* [Set exercise a]: Set down the records without changes, from their first line through the line holding "scientific name: Lysichiton americanus", both ends included.

* [Document passage]:
— START —
2. The system of claim 1, wherein each record in the mailing list includes a household.
3. The system of claim 1, wherein the common predefined score is a projected sales per book value (PSPB).
4. The system of claim 1, wherein the database includes historical and household data that can be linked to records in the mailing list.
5. The system of claim 4, wherein the merge system utilizes a personal identification number to link historical and household data to records in the mailing list.
6. The system of claim 1, wherein the analysis and modeling system uses regression to identify the set of variables.
7. The system of claim 3, wherein the model is of the form:

rescore=(PSPB*Estimate)+((PSBP)*(Variable 1 Estimate))+((PSPB)*(Variable 2 Estimate))+ . . . +((PSPB)*(Variable N Estimate)),
wherein Estimate and Variable n Estimate, wherein n=1 to N, are values ranging from −0.99 to 0.99.
8. The system of claim 1, further comprising an adjustment system for ensuring that an average of each rescored value is comparable to the common predefined score.
9. The system of claim 1, further comprising a segmentation system for allowing a rescored mailing list to be divided into a set of predefined segments based on projected performance.
— END —
* [Set exercise b]: From the patent claims, extract the passage between "9. The system" and "on projected performance.", inclusive, keeping every word and mark unchanged.

* [Provided records]:
— START —
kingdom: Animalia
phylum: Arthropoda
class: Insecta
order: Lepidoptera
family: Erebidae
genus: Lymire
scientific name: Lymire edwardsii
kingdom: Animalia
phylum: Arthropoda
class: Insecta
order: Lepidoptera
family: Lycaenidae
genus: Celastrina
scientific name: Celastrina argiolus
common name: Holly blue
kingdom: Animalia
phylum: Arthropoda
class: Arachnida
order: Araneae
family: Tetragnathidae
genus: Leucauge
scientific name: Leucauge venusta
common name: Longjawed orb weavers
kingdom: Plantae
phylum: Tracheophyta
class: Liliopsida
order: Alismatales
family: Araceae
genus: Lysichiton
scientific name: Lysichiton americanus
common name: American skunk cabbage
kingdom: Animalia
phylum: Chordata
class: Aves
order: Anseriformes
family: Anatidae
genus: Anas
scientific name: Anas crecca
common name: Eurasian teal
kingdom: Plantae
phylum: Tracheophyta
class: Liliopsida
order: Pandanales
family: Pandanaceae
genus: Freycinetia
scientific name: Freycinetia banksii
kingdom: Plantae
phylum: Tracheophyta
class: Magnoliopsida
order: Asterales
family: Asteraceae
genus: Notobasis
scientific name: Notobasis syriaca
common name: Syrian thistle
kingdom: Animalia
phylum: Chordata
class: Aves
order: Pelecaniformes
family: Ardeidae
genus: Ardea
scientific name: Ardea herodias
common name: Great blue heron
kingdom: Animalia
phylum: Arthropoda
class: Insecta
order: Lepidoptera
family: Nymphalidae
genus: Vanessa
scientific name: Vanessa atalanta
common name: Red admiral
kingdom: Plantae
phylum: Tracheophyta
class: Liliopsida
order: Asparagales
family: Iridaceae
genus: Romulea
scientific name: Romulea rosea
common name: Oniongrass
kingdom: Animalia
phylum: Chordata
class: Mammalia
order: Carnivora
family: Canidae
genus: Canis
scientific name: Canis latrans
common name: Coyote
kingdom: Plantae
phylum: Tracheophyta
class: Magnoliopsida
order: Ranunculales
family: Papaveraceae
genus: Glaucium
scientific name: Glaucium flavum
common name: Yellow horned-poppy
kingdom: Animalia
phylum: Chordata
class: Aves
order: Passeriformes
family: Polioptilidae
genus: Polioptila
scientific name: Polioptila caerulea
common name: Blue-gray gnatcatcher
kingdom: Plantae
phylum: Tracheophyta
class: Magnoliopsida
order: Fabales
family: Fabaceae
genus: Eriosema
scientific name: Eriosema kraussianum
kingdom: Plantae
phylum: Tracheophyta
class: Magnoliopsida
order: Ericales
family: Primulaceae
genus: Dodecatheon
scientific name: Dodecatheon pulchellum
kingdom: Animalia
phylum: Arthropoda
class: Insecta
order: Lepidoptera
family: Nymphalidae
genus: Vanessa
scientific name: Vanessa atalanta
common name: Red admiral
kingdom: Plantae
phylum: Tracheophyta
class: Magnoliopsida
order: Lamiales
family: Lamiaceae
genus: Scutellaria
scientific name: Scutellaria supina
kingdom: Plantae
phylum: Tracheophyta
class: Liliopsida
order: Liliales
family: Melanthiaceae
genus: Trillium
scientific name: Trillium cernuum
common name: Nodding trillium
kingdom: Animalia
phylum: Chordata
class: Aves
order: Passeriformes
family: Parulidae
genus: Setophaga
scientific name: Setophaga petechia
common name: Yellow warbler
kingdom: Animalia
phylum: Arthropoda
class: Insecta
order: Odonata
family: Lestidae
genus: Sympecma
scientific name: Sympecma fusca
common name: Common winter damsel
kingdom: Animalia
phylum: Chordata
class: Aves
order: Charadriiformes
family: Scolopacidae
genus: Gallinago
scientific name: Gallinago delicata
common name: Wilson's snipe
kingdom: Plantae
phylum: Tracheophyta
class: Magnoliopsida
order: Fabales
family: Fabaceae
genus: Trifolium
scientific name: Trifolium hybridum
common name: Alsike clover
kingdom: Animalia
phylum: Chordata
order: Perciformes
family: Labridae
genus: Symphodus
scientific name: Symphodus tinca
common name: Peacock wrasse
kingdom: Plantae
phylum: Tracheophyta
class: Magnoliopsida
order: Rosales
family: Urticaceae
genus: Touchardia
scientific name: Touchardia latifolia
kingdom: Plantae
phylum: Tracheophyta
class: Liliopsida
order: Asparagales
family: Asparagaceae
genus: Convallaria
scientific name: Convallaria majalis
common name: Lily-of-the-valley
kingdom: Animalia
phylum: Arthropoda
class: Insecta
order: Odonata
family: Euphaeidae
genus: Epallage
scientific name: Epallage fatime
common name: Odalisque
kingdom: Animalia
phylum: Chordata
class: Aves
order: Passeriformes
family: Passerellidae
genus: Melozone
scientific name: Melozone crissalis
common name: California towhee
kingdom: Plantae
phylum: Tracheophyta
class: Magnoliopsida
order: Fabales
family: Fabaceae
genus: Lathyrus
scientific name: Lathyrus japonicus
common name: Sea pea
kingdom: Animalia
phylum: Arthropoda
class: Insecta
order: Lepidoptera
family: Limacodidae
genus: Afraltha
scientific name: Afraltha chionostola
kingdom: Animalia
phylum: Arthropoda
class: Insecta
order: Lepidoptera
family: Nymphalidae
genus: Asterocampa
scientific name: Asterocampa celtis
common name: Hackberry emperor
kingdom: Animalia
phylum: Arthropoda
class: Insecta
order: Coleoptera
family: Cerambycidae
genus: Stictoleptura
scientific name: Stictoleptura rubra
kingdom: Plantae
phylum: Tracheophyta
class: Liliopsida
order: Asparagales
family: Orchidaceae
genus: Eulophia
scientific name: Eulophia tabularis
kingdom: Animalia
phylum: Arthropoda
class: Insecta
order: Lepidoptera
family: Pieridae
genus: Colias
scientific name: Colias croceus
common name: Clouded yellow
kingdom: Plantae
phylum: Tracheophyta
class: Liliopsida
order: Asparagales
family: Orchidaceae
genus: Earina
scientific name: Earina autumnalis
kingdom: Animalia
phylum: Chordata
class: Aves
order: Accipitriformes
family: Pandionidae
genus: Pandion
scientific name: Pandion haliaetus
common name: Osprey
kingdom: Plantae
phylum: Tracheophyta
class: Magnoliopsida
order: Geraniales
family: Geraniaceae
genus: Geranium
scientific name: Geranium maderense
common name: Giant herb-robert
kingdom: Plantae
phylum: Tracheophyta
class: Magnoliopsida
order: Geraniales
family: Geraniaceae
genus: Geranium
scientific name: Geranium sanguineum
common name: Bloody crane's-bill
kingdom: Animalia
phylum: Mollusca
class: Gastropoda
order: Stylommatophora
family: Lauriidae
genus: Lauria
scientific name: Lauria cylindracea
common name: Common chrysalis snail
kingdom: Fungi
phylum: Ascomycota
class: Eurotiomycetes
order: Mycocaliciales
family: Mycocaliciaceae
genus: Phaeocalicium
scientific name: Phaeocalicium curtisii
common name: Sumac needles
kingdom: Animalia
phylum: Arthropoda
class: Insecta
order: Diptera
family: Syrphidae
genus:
— END —
* [Correct response a]:
kingdom: Animalia
phylum: Arthropoda
class: Insecta
order: Lepidoptera
family: Erebidae
genus: Lymire
scientific name: Lymire edwardsii
kingdom: Animalia
phylum: Arthropoda
class: Insecta
order: Lepidoptera
family: Lycaenidae
genus: Celastrina
scientific name: Celastrina argiolus
common name: Holly blue
kingdom: Animalia
phylum: Arthropoda
class: Arachnida
order: Araneae
family: Tetragnathidae
genus: Leucauge
scientific name: Leucauge venusta
common name: Longjawed orb weavers
kingdom: Plantae
phylum: Tracheophyta
class: Liliopsida
order: Alismatales
family: Araceae
genus: Lysichiton
scientific name: Lysichiton americanus

* [Correct response b]:
9. The system of claim 1, further comprising a segmentation system for allowing a rescored mailing list to be divided into a set of predefined segments based on projected performance.